For Weil, attention is a “negative effort,” one that requires that we stand still rather than lean in. The object of this kind of attention could be mathematical or textual, a matter of grasping a puzzle posed by Euclid or one posed by Racine. Whether we do solve the problem, argues Weil, is secondary. The going is as important as the getting there, if not even more so. “It does not even matter much whether we succeed in finding the solution or understanding the proof, although it is important to try really hard to do so.
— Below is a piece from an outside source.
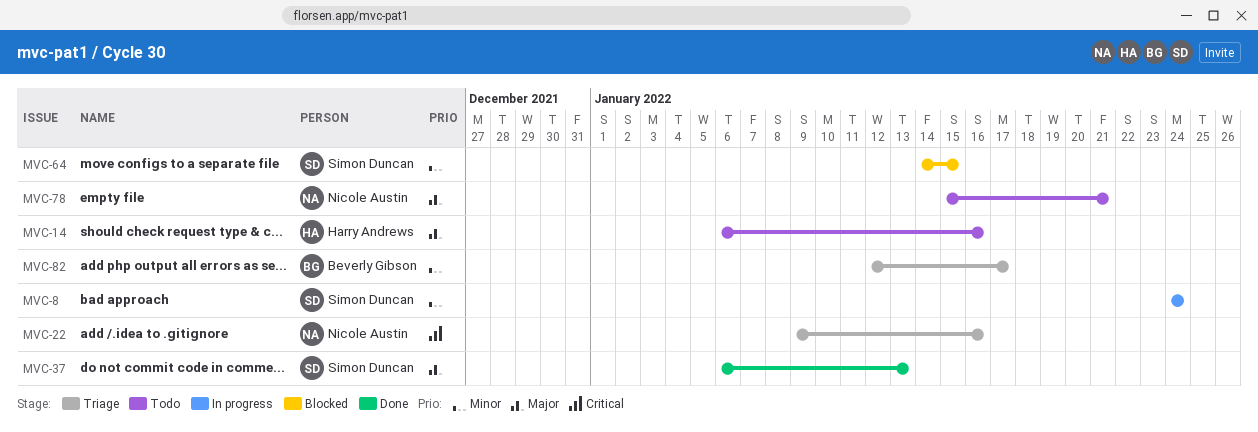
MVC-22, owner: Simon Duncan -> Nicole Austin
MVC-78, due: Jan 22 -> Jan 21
Never in any case whatever is a genuine effort of the attention wasted.” Scorning practices like memorization and dictation that impose the “right answers” upon students, she acknowledges that the practices she wished to instill in students were alien to schools in her own day (and they remain alien to most schools in our own day). “Although people seem to be unaware of it today,” she declares, “the development of the faculty of attention forms the real object and almost the sole interest of studies… All tasks that call upon the power of attention are interesting for the same reasons and to an almost equal degree.”
This reminds me of John Campbell discussion of ‘listening to help the other person understand’:
Professor David Clutterbuck, in a keynote at Positive2012, suggested that there are 5 different types of listening:
- Listening while waiting to speak
- Listening to disagree
- Listening to understand
- Listening without agenda/intent
- Listening to help the other person understand
In a coaching context it is easy to see how 1 and 2 don’t belong. We can probably see the value of Levels 3 and 4 in coaching and leadership contexts but it is # 5 Listening to help the other person understand that can have the most impact in a coaching context.
It is interesting to think about this alongside debates about the attention economy.